Com prolongamento da crise, governo de facto perdeu apoio de empresários e presidente deposto ficou isolado
O presidente deposto de Honduras, Manuel Zelaya, conta com o apoio da comunidade internacional e está com a popularidade em ascensão. Mas não confia na Frente Nacional de Resistência (FNR) para alcançar seu objetivo de voltar ao cargo. Já o presidente de facto do país, Roberto Micheletti, vê sua sustentação empresarial dispersar-se. Mas ainda conta com boa parte do Congresso, com a totalidade da Corte Suprema, com as Forças Armadas e com um camuflado respaldo da Igreja, que o ajuda a ganhar tempo até as eleições presidenciais de 29 de novembro.
Na quarta-feira, espera-se que representantes de Zelaya, de Micheletti e da FNR sentem-se para negociar, sob o amparo de uma missão conduzida pelo secretário-geral da Organização dos Estados Americanos (OEA), José Miguel Insulza, para desmontar o governo de facto. Sobre a mesa, entretanto, não estará apenas a rivalidade de dois proprietários de terra e líderes do conservador Partido Liberal pelos próximos três meses na presidência, mas uma possível transformação sem precedentes no pequeno país centro-americano.
"Depois de um acordo, Zelaya e Micheletti serão passado", afirmou o chefe de uma importante missão diplomática em Tegucigalpa. "A reconciliação trará as bases de uma transformação profunda."
Ontem, por meio de seu porta-voz, Carlos Eduardo Reina, Zelaya sugeriu "uma agenda simples" para dialogar. A proposta envolveria a aprovação das mudanças do Acordo de San José (proposto pelo presidente da Costa Rica, Oscar Arias) e o cumprimento de garantias nacionais e internacionais - posições similares às propostas pela OEA. Zelaya também deixou claro que não levará adiante a ideia de convocar a Assembleia Constituinte neste ano, se for reconduzido ao poder. Tal proposta ficaria a cargo de seu sucessor, em 2010.

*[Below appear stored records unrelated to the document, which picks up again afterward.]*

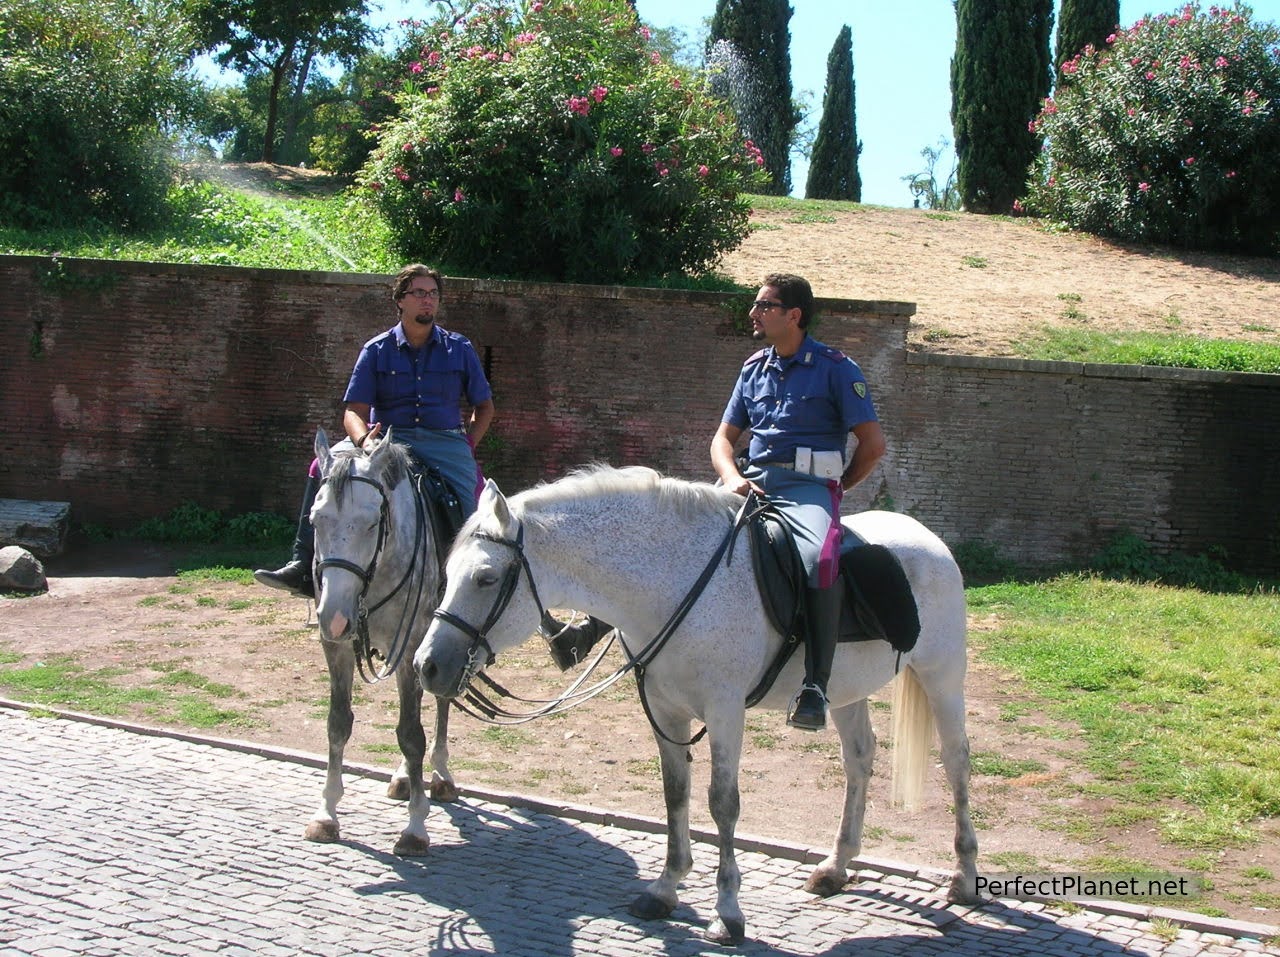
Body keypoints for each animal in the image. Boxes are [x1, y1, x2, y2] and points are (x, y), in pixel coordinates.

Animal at [303, 429, 455, 854]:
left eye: (372, 523)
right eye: (315, 520)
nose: (334, 616)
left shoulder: (412, 646)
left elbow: (411, 735)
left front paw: (416, 828)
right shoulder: (335, 647)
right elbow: (338, 723)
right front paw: (326, 813)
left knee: (439, 703)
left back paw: (440, 775)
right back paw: (404, 778)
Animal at [414, 468, 972, 946]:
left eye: (486, 578)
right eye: (448, 571)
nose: (426, 665)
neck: (671, 583)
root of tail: (926, 539)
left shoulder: (725, 711)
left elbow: (722, 803)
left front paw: (728, 913)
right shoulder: (665, 711)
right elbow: (675, 794)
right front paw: (666, 887)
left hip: (943, 677)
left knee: (956, 761)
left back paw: (964, 876)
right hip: (845, 693)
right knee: (859, 759)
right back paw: (836, 866)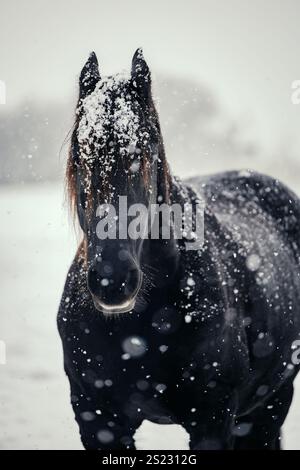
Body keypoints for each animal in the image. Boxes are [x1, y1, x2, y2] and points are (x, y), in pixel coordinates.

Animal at [58, 49, 300, 450]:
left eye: (143, 155)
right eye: (80, 158)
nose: (113, 282)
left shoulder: (212, 421)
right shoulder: (98, 419)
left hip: (271, 403)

Isolado fisicamente na embaixada brasileira, Zelaya foi alvo de solidariedade da comunidade internacional, indignada com o golpe de Estado e com o risco de essa receita prosperar na América Latina. Sua popularidade teria subido de 14% antes do golpe para cerca de 25% hoje, segundo pesquisas que alarmaram Micheletti na semana passada. Mas, politicamente, Zelaya também está isolado. Conta apenas com um número limitado de colaboradores fiéis e sabe que não pode se apoiar na FNR para voltar à presidência.
A FNR tornou-se uma força política inédita no país e uma nova fonte de terror para Micheletti. Ela surgiu de movimentos sociais e de direitos humanos em um país onde a renda per capita é de US$ 1.590, a camada dos 10% mais pobres responde por apenas 1,2% da renda e do consumo nacional e a desnutrição atinge 12% da população, segundo o Banco Mundial e a ONU. Tradicionalmente, partidos pequenos da esquerda jamais conseguiram superar 2% dos votos em eleições nacionais. Desta vez, a FNR assusta por contar com 17% de apoio.
Seus principais líderes deixaram antes do golpe que preferiam a deposição do presidente ao abandono do projeto de instaurar uma Assembleia Constituinte. Neste momento, ter Zelaya de volta à presidência tornou-se questão secundária para a FNR, que pode rifar esse apoio em função do objetivo maior de elaborar uma nova Carta em meados de 2010.
Até a semana passada, a FNR tinha mantido quatro reuniões com o governo de facto para negociar essa proposta. Ao listar seus delegados para a mesa de negociação desta semana, Zelaya foi advertido várias vezes dos nomes da FNR que não eram confiáveis.
Ele tampouco pode contar com cinco dos seis candidatos à sua sucessão nem com a Igreja. Segundo observadores diplomáticos, a suposta intermediação do bispo Juan José Pineda, não passa de uma "cínica manobra" para desviar o rumo das negociações.
O governo de facto perdeu o apoio dos empresários, que disseram ser favoráveis ao retorno de Zelaya e timidamente passaram a defender o fim do decreto que impôs o estado de sítio.
A dispersão dos empresários deveu-se a duas razões: o temor da recessão aprofundada pela ausência de ajuda financeira externa e a suspensão da emissão de vistos por Washington, medida que alfinetou os nervos de um setor que costuma viajar até cinco vezes ao ano para os EUA. Assim como o governo de facto, o Congresso e a Corte Suprema, o empresariado continua a justificar o golpe de Estado e a apontar um único erro nesse episódio: a prisão de Zelaya e sua expulsão do país.
"Legalmente, não foi um golpe. Eu e a maioria do empresariado vemos essa crise como um problema interno do Partido Liberal", afirmou Miguel Facussé, presidente da Associação Nacional da Indústria.